DATA EXCERPT:

□ □ □

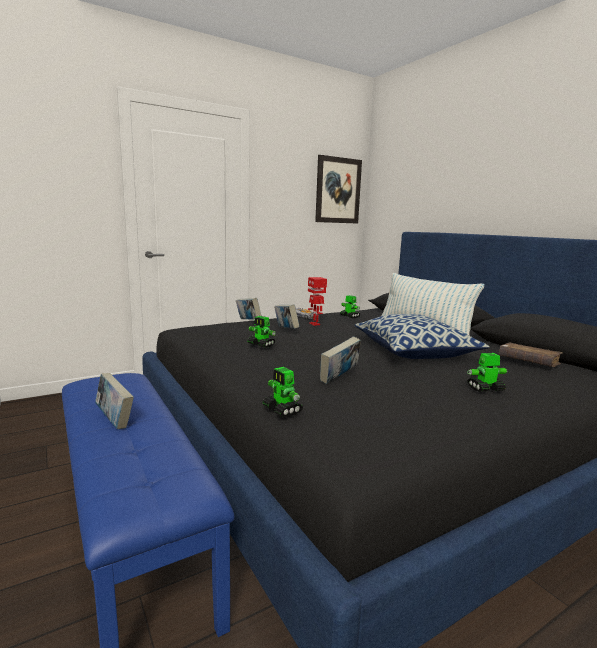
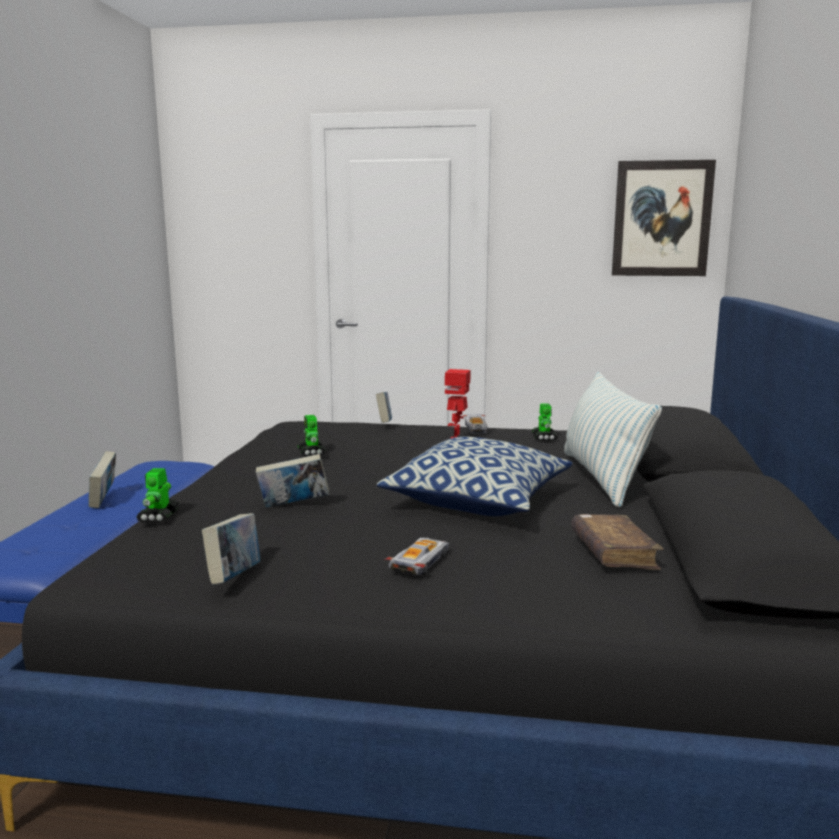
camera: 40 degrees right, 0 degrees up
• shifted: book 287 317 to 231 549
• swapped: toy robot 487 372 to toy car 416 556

□ □ □

TASK: Please reproduce the listing exactly, leaving out any pictures.

EXPECTED ANSWER:
camera: 40 degrees right, 0 degrees up
• shifted: book 287 317 to 231 549
• swapped: toy robot 487 372 to toy car 416 556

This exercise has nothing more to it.